1. Die Eingabe der Beschwerdeführerin ist als Erinnerung gegen den Kostenansatz des Bundesgerichtshofs im Sinne von § 66 Abs. 1 Satz 1 GKG auszulegen. Über diese entscheidet gemäß § 1 Abs. 5, § 66 Abs. 6 Satz 1 GKG auch beim Bundesgerichtshof der Einzelrichter (BGH, Beschluss vom 3. Februar 2021 - IX ZR 93/20, juris Rn. 3 mwN).

4

2. Die zulässige Erinnerung bleibt in der Sache ohne Erfolg.

5

Der erfolgte Kostenansatz ist richtig. In Verfahren über Rechtsbeschwerden gegen einen Beschluss, durch den - wie hier - die Berufung als unzulässig verworfen worden ist, fällt nach Nr. 1820 des Kostenverzeichnisses zum GKG (Anlage 1) eine 2,0-fache Gerichtsgebühr an. Diese berechnet sich bei einem Streitwert von 29.958,30 € nach der Anlage 2 zum GKG auf 898 €. Die Beschwerdeführerin haftet für die Prozesskosten als Antrags- und Entscheidungsschuldner gemäß § 22 Abs. 1 Satz 1, § 29 Nr. 1 GKG.

6

Die der Beschwerdeführerin übersandte Kostenanforderung, für welche nicht der Richter, sondern der Kostenbeamte zuständig ist (vgl.
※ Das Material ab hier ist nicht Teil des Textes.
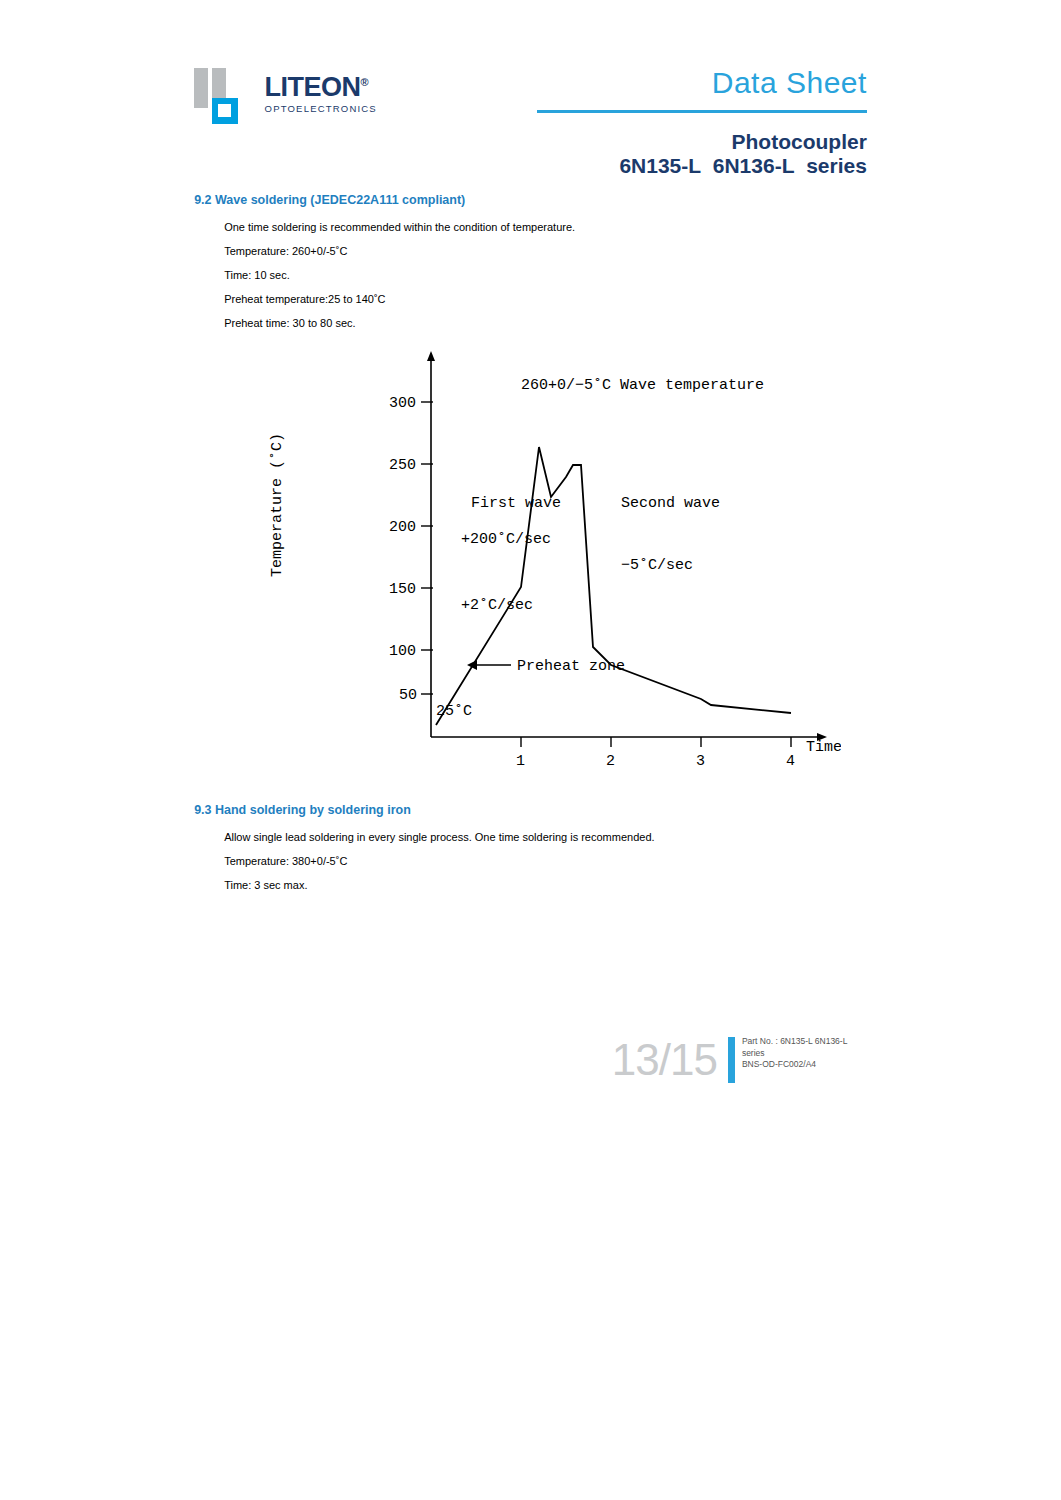LITEON®
OPTOELECTRONICS
Data Sheet
Photocoupler
6N135-L 6N136-L series
9.2 Wave soldering (JEDEC22A111 compliant)
One time soldering is recommended within the condition of temperature.
Temperature: 260+0/-5˚C
Time: 10 sec.
Preheat temperature:25 to 140˚C
Preheat time: 30 to 80 sec.
Temperature (˚C) 300 250 200 150 100 50 1 2 3 4 Time(min) 260+0/−5˚C Wave temperature First wave Second wave +200˚C/sec −5˚C/sec +2˚C/sec Preheat zone 25˚C
9.3 Hand soldering by soldering iron
Allow single lead soldering in every single process. One time soldering is recommended.
Temperature: 380+0/-5˚C
Time: 3 sec max.
13/15
Part No. : 6N135-L 6N136-L series
BNS-OD-FC002/A4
BeckOK-Kostenrecht/Dörndorfer, Stand: 1. Juli 2023, § 19 GKG Rn. 1 mwN), bedarf entgegen der von der Beschwerdeführerin vertretenen Ansicht keiner Unterschrift, da sie automationsgestützt erstellt wurde (vgl. § 25 Abs. 2 Satz 3 KostVfg; BGH, Beschluss vom 25. Mai 2022 - VIII ZB 65/21, juris Rn. 5).

7

3. Das Erinnerungsverfahren ist gerichtsgebührenfrei. Außergerichtliche Kosten werden nicht erstattet (§ 66 Abs. 8 GKG).